A pesquisa foi realizada com 50 pacientes com suspeita clínica de leishmaniose cutânea e 51 agentes de saúde, sendo 63% agentes comunitários de saúde e 37% agentes de combate às endemias.

“Em nosso trabalho, identificamos que tanto os profissionais da saúde quanto os pacientes possuem informações limitadas sobre a doença. Conhecer as limitações para acesso ao diagnóstico e tratamento precoce é uma das principais estratégias para a implementação de programas de controle e de educação em saúde que contemplem o perfil epidemiológico e social das populações de áreas endêmicas”, disse o autor do estudo, Leandro Siqueira de Souza, do Instituto Oswaldo Cruz (IOC).

A região Norte é responsável por mais da metade dos casos da doença no Brasil; o Acre conta com mais de 11 mil casos notificados na última década. Em 2025, os municípios acreanos de Xapuri, Marechal Thaumaturgo, Assis Brasil, Sena Madureira e Brasileia foram classificados pelo Ministério da Saúde como áreas de risco intenso para transmissão da doença.

“A região amazônica é uma área endêmica para a leishmaniose cutânea, uma doença negligenciada que afeta principalmente populações de comunidades tradicionais”, contou o pesquisador Reginaldo Peçanha Brazil, do IOC. “Conhecer as limitações no conhecimento tanto dos pacientes como de profissionais da saúde de áreas endêmicas é fundamental para o sistema de saúde do Estado do Acre e para o controle mais efetivo da doença.”

A investigação integra um projeto de pesquisa coordenado por Brazil. Além da Ufac, são parceiros na pesquisa a Universidade Federal de Minas Gerais, a Universidade de Brasília, o Instituto Chico Mendes de Conservação da Biodiversidade e a Secretaria de Estado de Saúde do Acre.

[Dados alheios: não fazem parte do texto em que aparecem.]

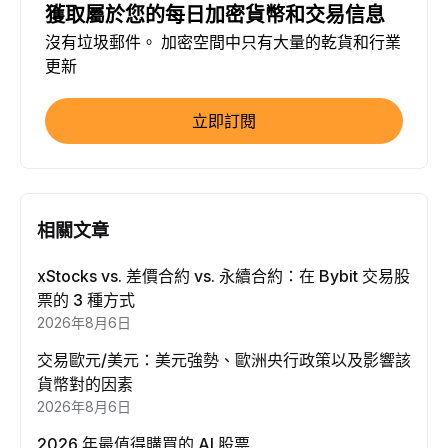
獲取屬於您的每日加密貨幣和交易信息
沒有垃圾郵件。 加密空間中只有大量的乾貨和行業
更新
立即訂閱
相關文章
xStocks vs. 差價合約 vs. 永續合約：在 Bybit 交易股
票的 3 種方式
2026年8月6日
交易歐元/美元：美元強勢、歐洲央行政策以及影響該
貨幣對的因素
2026年8月6日
2026 年最值得購買的 AI 股票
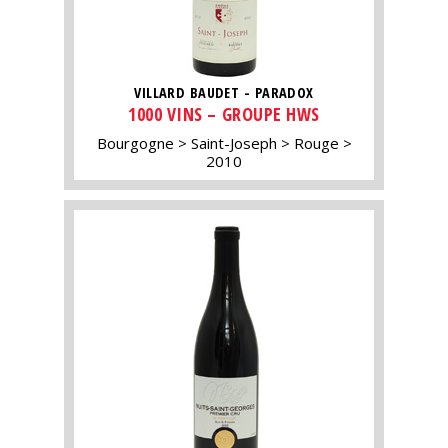
VILLARD BAUDET - PARADOX
1000 VINS – GROUPE HWS
Bourgogne
Saint-Joseph
Rouge
2010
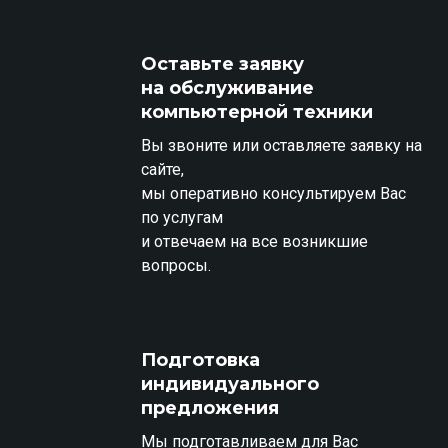
Оставьте заявку
на обслуживание
компьютерной техники
Вы звоните или оставляете заявку на
сайте,
мы оперативно консультируем Вас
по услугам
и отвечаем на все возникшие
вопросы.
Подготовка
индивидуального
предложения
Мы подготавливаем для Вас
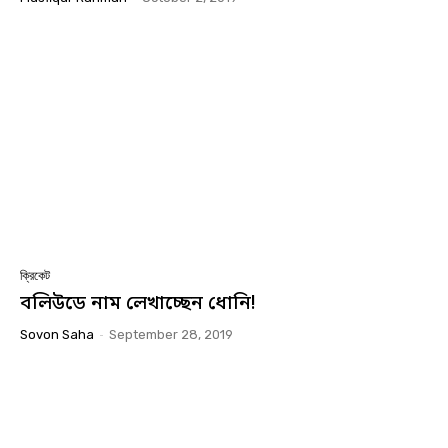
ক্রিকেট
বলিউডে নাম লেখাচ্ছেন ধোনি!
Sovon Saha
-
September 28, 2019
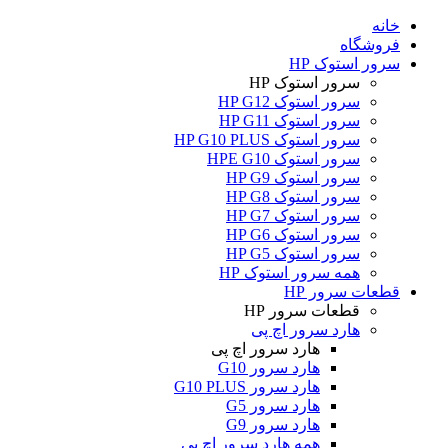
خانه
فروشگاه
سرور استوک HP
سرور استوک HP
سرور استوک HP G12
سرور استوک HP G11
سرور استوک HP G10 PLUS
سرور استوک HPE G10
سرور استوک HP G9
سرور استوک HP G8
سرور استوک HP G7
سرور استوک HP G6
سرور استوک HP G5
همه سرور استوک HP
قطعات سرور HP
قطعات سرور HP
هارد سرور اچ پی
هارد سرور اچ پی
هارد سرور G10
هارد سرور G10 PLUS
هارد سرور G5
هارد سرور G9
همه هارد سرور اچ پی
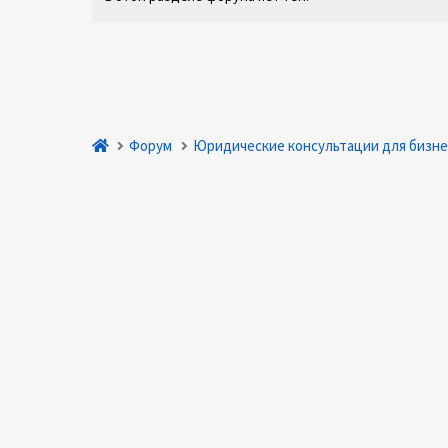
Форум
Юридические консультации для бизне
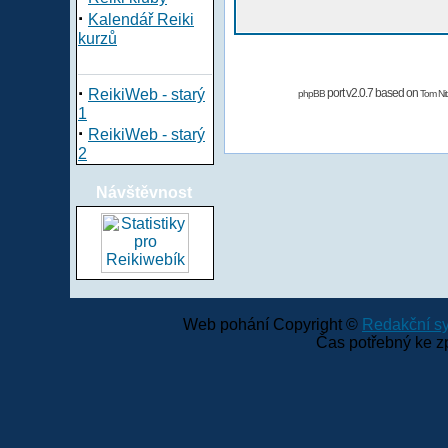
·
Kalendář Reiki
kurzů
·
ReikiWeb - starý
port v2.0.7 based on
phpBB
Tom Nit
1
·
ReikiWeb - starý
2
Návštěvnost
Web pohání Copyright ©
Redakční 
Čas potřebný ke z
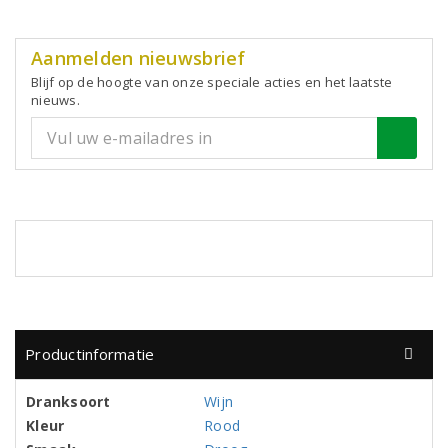
Aanmelden nieuwsbrief
Blijf op de hoogte van onze speciale acties en het laatste
nieuws.
Productinformatie
Dranksoort
Wijn
Kleur
Rood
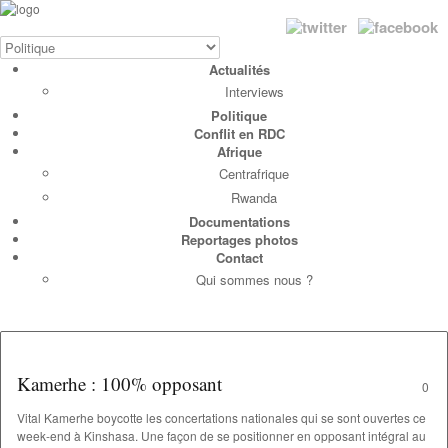
Actualités
Interviews
Politique
Conflit en RDC
Afrique
Centrafrique
Rwanda
Documentations
Reportages photos
Contact
Qui sommes nous ?
Kamerhe : 100% opposant
0
Vital Kamerhe boycotte les concertations nationales qui se sont ouvertes ce
week-end à Kinshasa. Une façon de se positionner en opposant intégral au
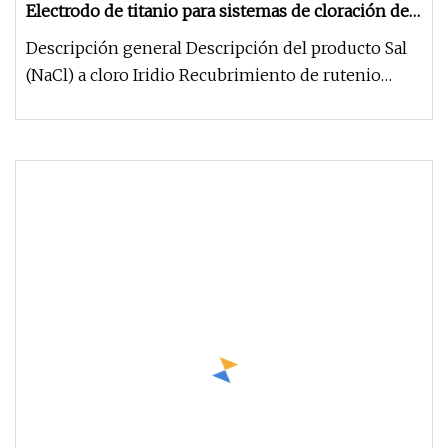
Electrodo de titanio para sistemas de cloración de
piscinas
Descripción general Descripción del producto Sal
(NaCl) a cloro Iridio Recubrimiento de rutenio
Electrodo de titanio par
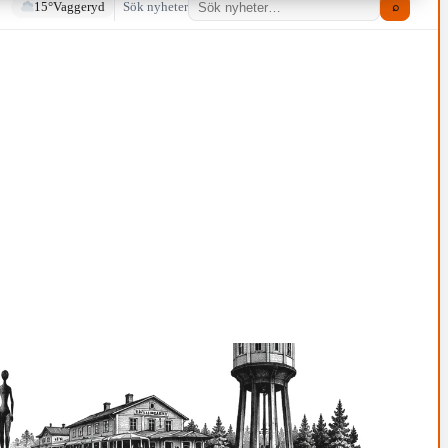
15°
Vaggeryd
Sök nyheter
⌕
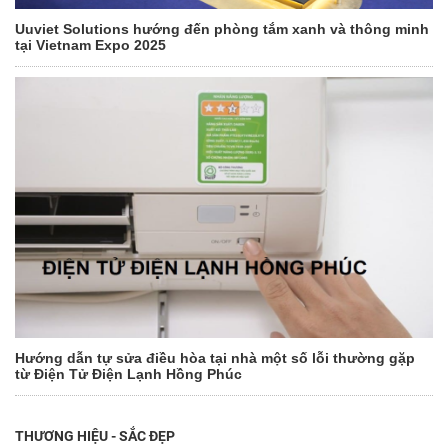
Uuviet Solutions hướng đến phòng tắm xanh và thông minh
tại Vietnam Expo 2025
Hướng dẫn tự sửa điều hòa tại nhà một số lỗi thường gặp
từ Điện Tử Điện Lạnh Hồng Phúc
THƯƠNG HIỆU - SẮC ĐẸP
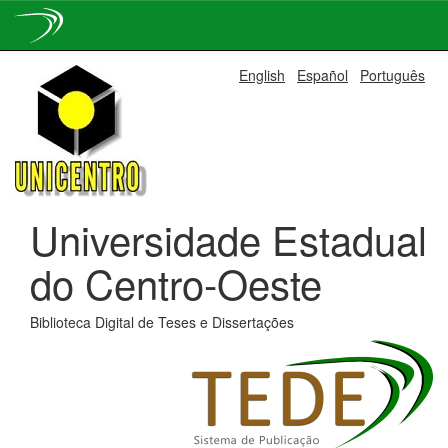
Skip
English
Español
Português
navigation
Universidade Estadual
do Centro-Oeste
Biblioteca Digital de Teses e Dissertações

Pela Ufac, são coautores do artigo os pesquisadores Andréia Luísa Peixinho da Silva Guimarães, Francisca Alana Costa de Souza, Marcos Bruno Zacarias Campelo, Breno Kalyl Freitas Nascimento, Andreia Fernandes Brilhante e Francisco Glauco de Araújo Santos. Os estudos contam com financiamento do Conselho Nacional de Desenvolvimento Científico e Tecnológico (CNPq) e apoio de instituições parceiras.